• [Challenge]
Copy every line of the listing below word for word.

[Saved data entries]

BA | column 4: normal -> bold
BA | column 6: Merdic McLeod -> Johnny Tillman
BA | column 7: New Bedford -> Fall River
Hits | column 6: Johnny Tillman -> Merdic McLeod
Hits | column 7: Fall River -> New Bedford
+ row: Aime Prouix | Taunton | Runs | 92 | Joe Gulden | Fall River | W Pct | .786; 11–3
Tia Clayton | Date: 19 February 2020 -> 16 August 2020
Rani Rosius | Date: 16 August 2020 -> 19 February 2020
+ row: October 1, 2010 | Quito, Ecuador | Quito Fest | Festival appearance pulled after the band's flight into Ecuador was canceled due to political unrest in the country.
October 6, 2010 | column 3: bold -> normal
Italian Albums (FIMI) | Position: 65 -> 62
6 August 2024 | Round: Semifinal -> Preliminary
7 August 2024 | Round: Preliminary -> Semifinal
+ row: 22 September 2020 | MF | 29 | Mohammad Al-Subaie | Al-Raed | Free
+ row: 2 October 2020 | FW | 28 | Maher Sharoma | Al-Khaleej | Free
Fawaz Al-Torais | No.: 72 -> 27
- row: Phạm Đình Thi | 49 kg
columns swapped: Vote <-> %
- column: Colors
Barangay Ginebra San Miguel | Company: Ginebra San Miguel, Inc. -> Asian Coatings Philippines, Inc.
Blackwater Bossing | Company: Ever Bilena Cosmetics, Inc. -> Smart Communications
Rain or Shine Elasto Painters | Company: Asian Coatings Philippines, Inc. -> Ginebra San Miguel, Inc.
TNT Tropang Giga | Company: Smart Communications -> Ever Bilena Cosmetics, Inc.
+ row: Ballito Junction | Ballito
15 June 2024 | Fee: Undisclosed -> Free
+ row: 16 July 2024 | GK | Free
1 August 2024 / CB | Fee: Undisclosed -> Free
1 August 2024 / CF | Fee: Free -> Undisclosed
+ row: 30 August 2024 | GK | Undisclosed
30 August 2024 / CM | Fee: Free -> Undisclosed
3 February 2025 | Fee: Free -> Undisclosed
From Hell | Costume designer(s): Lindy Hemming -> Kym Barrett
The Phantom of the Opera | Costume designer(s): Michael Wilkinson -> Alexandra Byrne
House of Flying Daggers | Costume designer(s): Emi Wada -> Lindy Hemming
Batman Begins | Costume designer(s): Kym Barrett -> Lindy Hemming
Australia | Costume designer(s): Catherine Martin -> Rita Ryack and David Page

• [Worked answer]
BA | column 4: normal -> bold
BA | column 6: Merdic McLeod -> Johnny Tillman
BA | column 7: New Bedford -> Fall River
Hits | column 6: Johnny Tillman -> Merdic McLeod
Hits | column 7: Fall River -> New Bedford
+ row: Aime Prouix | Taunton | Runs | 92 | Joe Gulden | Fall River | W Pct | .786; 11–3
Tia Clayton | Date: 19 February 2020 -> 16 August 2020
Rani Rosius | Date: 16 August 2020 -> 19 February 2020
+ row: October 1, 2010 | Quito, Ecuador | Quito Fest | Festival appearance pulled after the band's flight into Ecuador was canceled due to political unrest in the country.
October 6, 2010 | column 3: bold -> normal
Italian Albums (FIMI) | Position: 65 -> 62
6 August 2024 | Round: Semifinal -> Preliminary
7 August 2024 | Round: Preliminary -> Semifinal
+ row: 22 September 2020 | MF | 29 | Mohammad Al-Subaie | Al-Raed | Free
+ row: 2 October 2020 | FW | 28 | Maher Sharoma | Al-Khaleej | Free
Fawaz Al-Torais | No.: 72 -> 27
- row: Phạm Đình Thi | 49 kg
columns swapped: Vote <-> %
- column: Colors
Barangay Ginebra San Miguel | Company: Ginebra San Miguel, Inc. -> Asian Coatings Philippines, Inc.
Blackwater Bossing | Company: Ever Bilena Cosmetics, Inc. -> Smart Communications
Rain or Shine Elasto Painters | Company: Asian Coatings Philippines, Inc. -> Ginebra San Miguel, Inc.
TNT Tropang Giga | Company: Smart Communications -> Ever Bilena Cosmetics, Inc.
+ row: Ballito Junction | Ballito
15 June 2024 | Fee: Undisclosed -> Free
+ row: 16 July 2024 | GK | Free
1 August 2024 / CB | Fee: Undisclosed -> Free
1 August 2024 / CF | Fee: Free -> Undisclosed
+ row: 30 August 2024 | GK | Undisclosed
30 August 2024 / CM | Fee: Free -> Undisclosed
3 February 2025 | Fee: Free -> Undisclosed
From Hell | Costume designer(s): Lindy Hemming -> Kym Barrett
The Phantom of the Opera | Costume designer(s): Michael Wilkinson -> Alexandra Byrne
House of Flying Daggers | Costume designer(s): Emi Wada -> Lindy Hemming
Batman Begins | Costume designer(s): Kym Barrett -> Lindy Hemming
Australia | Costume designer(s): Catherine Martin -> Rita Ryack and David Page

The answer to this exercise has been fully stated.